▶ **Data supplied**
[Start of section]

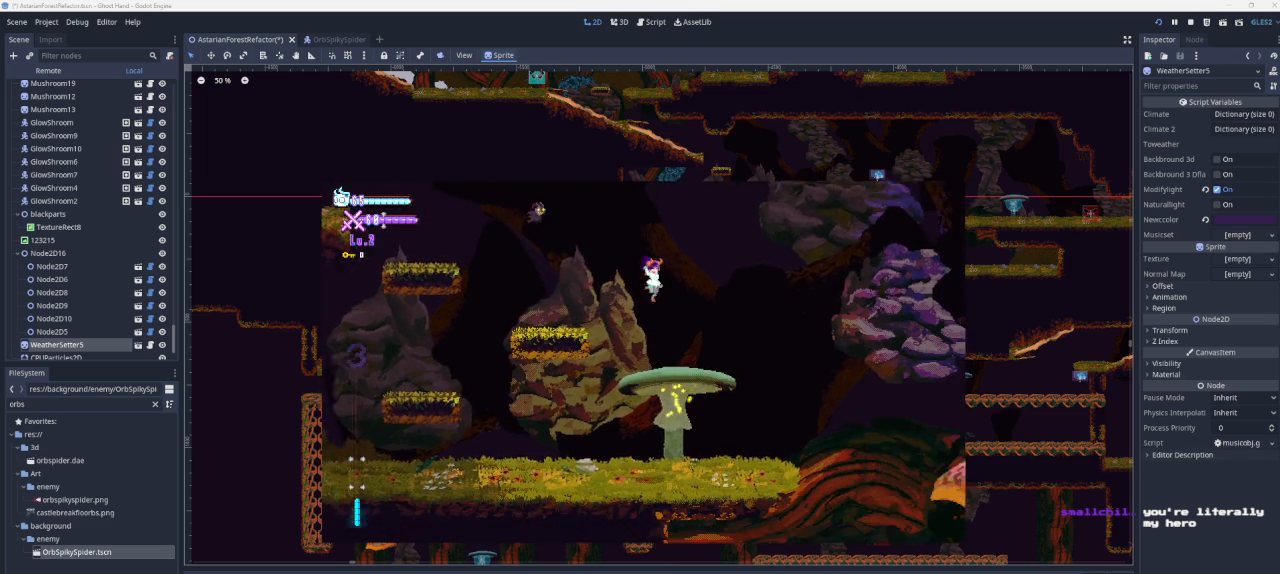
{"buttons": [], "left_stick": "right", "right_stick": "center", "events": [[133, "left_stick", "right"]]}
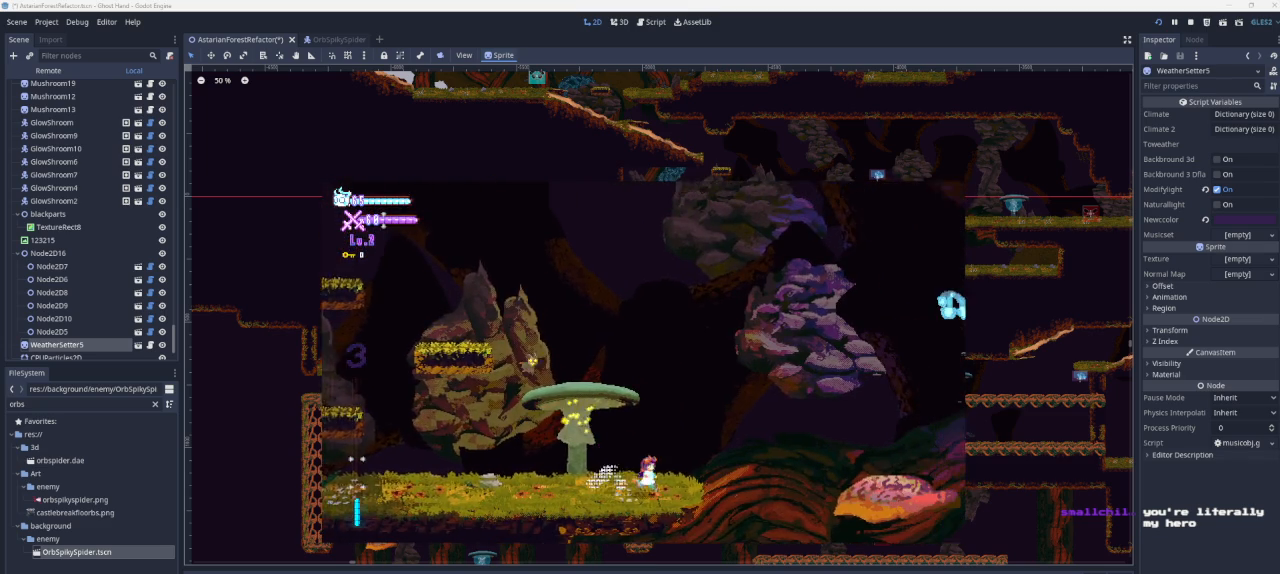
{"buttons": [], "left_stick": "right", "right_stick": "center", "events": [[67, "CROSS", "down"], [300, "CROSS", "up"]]}
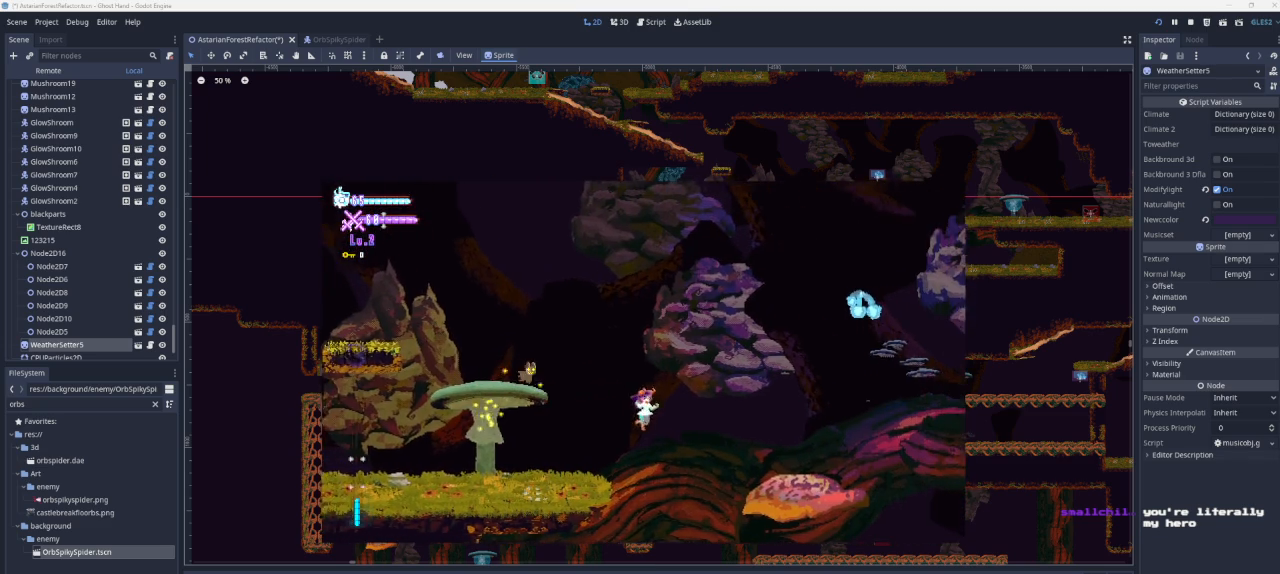
{"buttons": [], "left_stick": "right", "right_stick": "center", "events": [[33, "CROSS", "down"], [300, "CROSS", "up"]]}
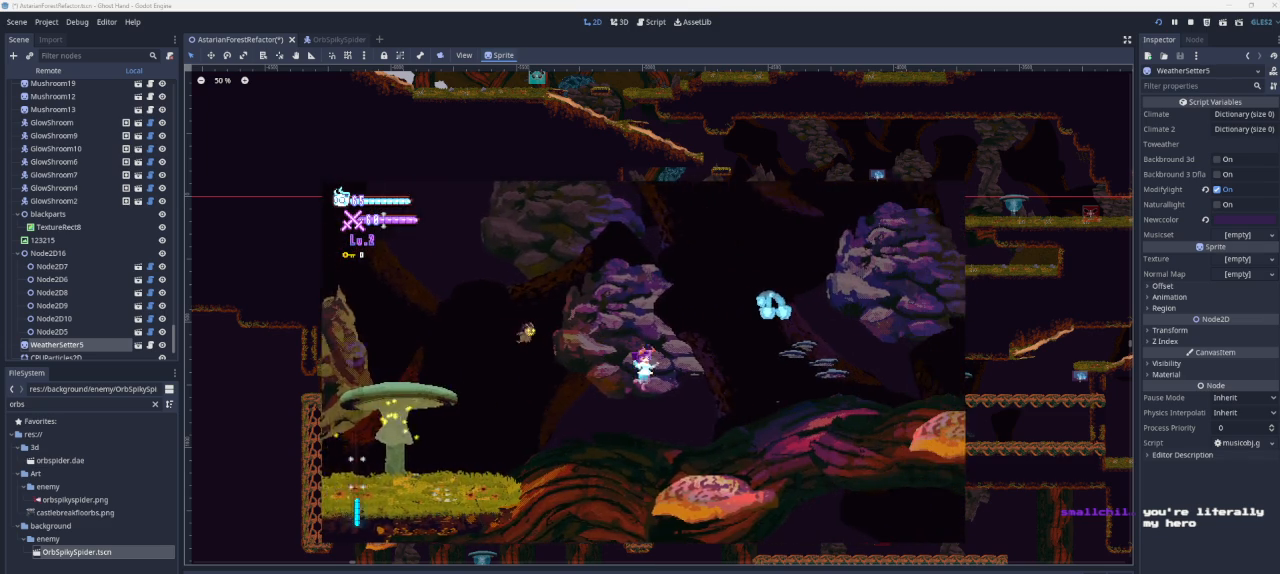
{"buttons": ["CROSS"], "left_stick": "right", "right_stick": "center", "events": [[333, "CROSS", "down"]]}
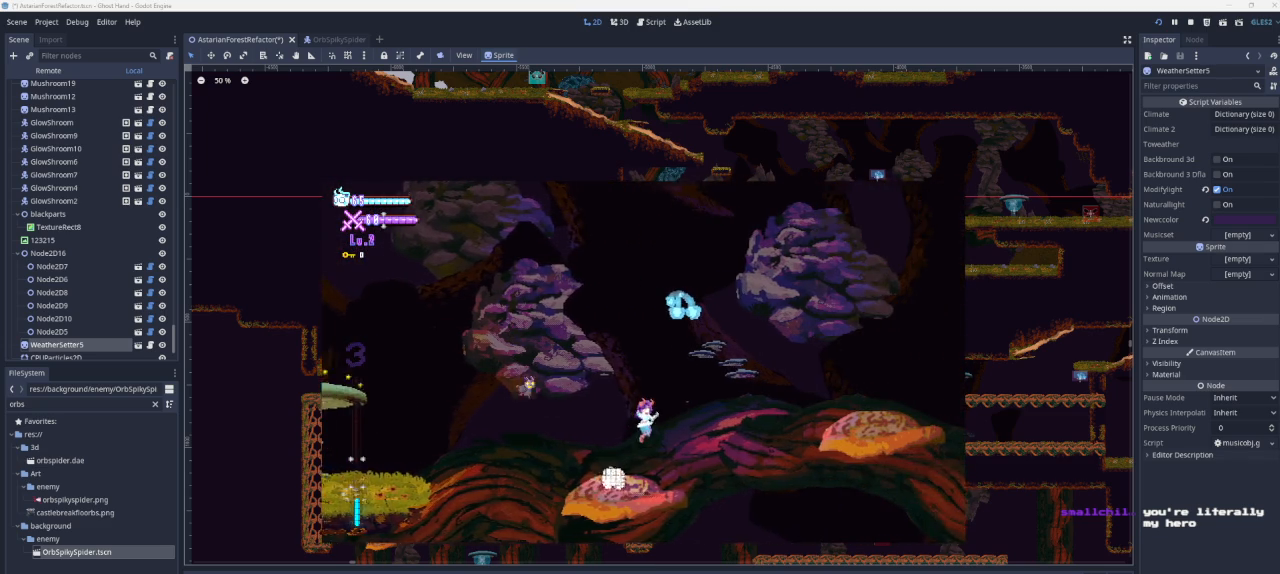
{"buttons": [], "left_stick": "right", "right_stick": "center", "events": [[267, "CROSS", "up"]]}
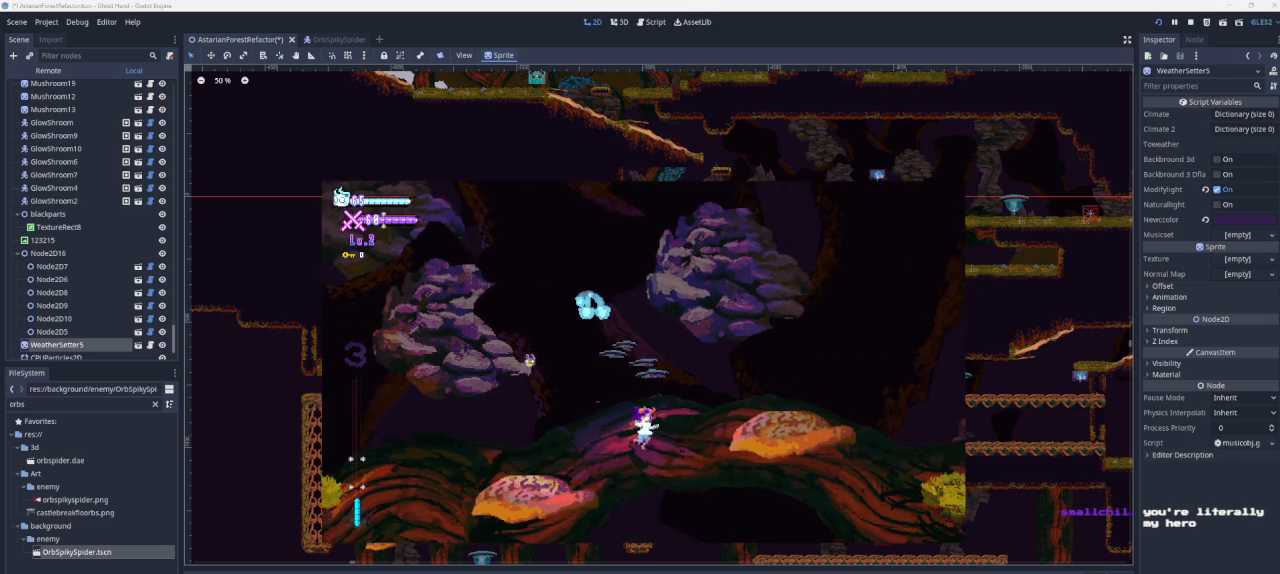
{"buttons": [], "left_stick": "right", "right_stick": "center", "events": [[33, "CROSS", "down"], [367, "CROSS", "up"]]}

[End of section]

▶ **Task objective**
Skip every image and output the remaining records exactly.

▶ **Solution for this task**
{"buttons": [], "left_stick": "right", "right_stick": "center", "events": [[133, "left_stick", "right"]]}
{"buttons": [], "left_stick": "right", "right_stick": "center", "events": [[67, "CROSS", "down"], [300, "CROSS", "up"]]}
{"buttons": [], "left_stick": "right", "right_stick": "center", "events": [[33, "CROSS", "down"], [300, "CROSS", "up"]]}
{"buttons": ["CROSS"], "left_stick": "right", "right_stick": "center", "events": [[333, "CROSS", "down"]]}
{"buttons": [], "left_stick": "right", "right_stick": "center", "events": [[267, "CROSS", "up"]]}
{"buttons": [], "left_stick": "right", "right_stick": "center", "events": [[33, "CROSS", "down"], [367, "CROSS", "up"]]}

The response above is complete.